Questo sito contribuisce all’audience di Quotidiano Nazionale

Catania, negato il piano di reinserimento a un detenuto che ha scontato la pena: i legali presentano ricorso

Il carcere di Bicocca, a Catania

Fuori dal carcere lo attendeva un progetto di inserimento sociale ma un provvedimento del questore di Catania, opposto rispetto all’ordinanza del magistrato di sorveglianza, lo ha ritenuto un soggetto socialmente pericoloso e l’ha rinchiuso nel Cpr di Trapani, centro per stranieri senza permesso di soggiorno.

È la storia di Kenneth Osayuwa, 26 anni, nigeriano, esempio di mancato reinserimento di un detenuto che lo scorso 8 agosto ha finito di scontare una pena di 7 anni e 2 mesi per associazione mafiosa: era legato alla mafia nigeriana, al clan Maphite.

La sentenza di condanna aveva disposto l’espulsione del condannato, come misura di sicurezza, dopo l’espiazione della pena.

«Il 3 luglio scorso il magistrato di sorveglianza di Catania, alla luce del percorso rieducativo condotto nel carcere di Bicocca, ha ritenuto non sussistenti i presupposti per la formulazione di un giudizio di pericolosità sociale, rigettando la richiesta di espulsione – spiegano gli avvocati Carmelinda Cannilla del Foro di Catania e Giuseppe Guttuso del Foro di Palermo –. All’atto della scarcerazione la questura di Catania ha disposto il trattenimento presso il Cpr di Trapani/Milo. Questo nonostante la dichiarazione di non pericolosità sociale e il rigetto della richiesta di espulsione da parte del magistrato di sorveglianza. Era stato trovato un alloggio a Caltagirone e la possibilità di un tirocinio retribuito secondo il progetto dell’Uepe di Catania, con la promessa concreta di assunzione».

Gli avvocati si sono opposti alla decisione davanti alla Corte d’appello di Catania, che ha confermato il provvedimento, e adesso i legali hanno fatto ricorso in Cassazione.

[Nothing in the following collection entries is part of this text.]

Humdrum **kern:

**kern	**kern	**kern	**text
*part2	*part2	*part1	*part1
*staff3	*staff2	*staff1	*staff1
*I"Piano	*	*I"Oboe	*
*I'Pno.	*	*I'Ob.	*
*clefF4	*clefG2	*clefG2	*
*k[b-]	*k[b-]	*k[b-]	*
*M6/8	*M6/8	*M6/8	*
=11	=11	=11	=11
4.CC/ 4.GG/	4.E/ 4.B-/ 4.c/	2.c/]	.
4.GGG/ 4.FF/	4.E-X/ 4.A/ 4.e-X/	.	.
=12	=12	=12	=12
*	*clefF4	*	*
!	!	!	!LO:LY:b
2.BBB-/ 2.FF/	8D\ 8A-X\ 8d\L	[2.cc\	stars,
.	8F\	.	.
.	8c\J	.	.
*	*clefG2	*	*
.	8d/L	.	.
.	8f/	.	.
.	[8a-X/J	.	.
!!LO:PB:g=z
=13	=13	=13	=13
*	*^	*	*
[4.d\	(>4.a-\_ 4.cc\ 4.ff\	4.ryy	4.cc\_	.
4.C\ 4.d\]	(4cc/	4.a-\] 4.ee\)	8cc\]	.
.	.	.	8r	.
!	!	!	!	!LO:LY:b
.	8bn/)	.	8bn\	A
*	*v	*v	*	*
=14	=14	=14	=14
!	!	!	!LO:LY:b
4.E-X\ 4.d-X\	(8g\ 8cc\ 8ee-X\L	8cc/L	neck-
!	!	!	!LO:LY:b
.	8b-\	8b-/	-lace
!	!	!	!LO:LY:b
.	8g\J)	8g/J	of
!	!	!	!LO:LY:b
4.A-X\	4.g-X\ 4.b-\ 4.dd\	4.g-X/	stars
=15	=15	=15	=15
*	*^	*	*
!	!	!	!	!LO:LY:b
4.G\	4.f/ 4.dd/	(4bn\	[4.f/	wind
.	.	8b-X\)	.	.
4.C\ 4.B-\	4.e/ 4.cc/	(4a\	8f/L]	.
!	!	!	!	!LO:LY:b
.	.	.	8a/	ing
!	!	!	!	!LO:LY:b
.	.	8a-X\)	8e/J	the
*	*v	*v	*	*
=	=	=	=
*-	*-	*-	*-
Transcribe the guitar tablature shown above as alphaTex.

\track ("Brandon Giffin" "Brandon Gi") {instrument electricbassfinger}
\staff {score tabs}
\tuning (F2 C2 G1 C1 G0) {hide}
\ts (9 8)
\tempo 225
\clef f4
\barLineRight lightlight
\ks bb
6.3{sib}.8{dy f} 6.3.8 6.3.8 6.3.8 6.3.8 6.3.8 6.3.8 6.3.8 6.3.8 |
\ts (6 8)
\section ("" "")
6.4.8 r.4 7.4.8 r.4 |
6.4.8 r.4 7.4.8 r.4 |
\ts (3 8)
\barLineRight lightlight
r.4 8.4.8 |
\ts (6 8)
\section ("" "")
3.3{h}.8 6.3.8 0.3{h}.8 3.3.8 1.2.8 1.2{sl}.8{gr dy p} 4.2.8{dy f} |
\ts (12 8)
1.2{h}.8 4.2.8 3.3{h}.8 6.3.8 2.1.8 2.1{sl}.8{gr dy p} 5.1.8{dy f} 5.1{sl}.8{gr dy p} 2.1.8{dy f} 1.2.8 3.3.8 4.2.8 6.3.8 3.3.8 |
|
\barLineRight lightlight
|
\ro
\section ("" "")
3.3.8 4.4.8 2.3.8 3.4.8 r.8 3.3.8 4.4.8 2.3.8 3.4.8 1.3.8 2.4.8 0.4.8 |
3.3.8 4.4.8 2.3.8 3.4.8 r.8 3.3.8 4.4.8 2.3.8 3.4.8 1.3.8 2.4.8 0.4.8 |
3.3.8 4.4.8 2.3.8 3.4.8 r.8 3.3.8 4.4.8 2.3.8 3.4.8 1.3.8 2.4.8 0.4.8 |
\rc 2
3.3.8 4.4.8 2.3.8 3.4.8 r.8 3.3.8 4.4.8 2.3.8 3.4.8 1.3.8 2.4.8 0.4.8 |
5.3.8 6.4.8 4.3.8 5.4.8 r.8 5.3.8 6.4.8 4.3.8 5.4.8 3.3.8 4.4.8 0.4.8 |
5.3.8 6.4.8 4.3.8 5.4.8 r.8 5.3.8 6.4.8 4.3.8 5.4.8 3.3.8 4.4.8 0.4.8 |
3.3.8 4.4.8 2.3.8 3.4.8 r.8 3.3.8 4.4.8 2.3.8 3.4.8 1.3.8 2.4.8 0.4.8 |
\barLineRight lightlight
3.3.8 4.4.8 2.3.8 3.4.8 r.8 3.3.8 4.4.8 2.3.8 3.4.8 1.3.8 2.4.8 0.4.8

«Siamo in attesa dell’esito da Roma – spiega Cannilla –. Kenneth Osayuwa è arrivato in Italia nel 2016, ancora minorenne. Era prima transitato dalla Libia, dove ha subito prigionia illegale, torture, pestaggi. È stato condannato per appartenenza al gruppo criminale Maphite, ma non gli è stato attribuito alcun reato specifico (violenza, minaccia, traffico, spaccio), ma esclusivamente la partecipazione passiva al gruppo. In carcere ha iniziato un percorso formativo e riabilitativo personale che lo ha portato a presentare nel giugno scorso la domanda di protezione internazionale».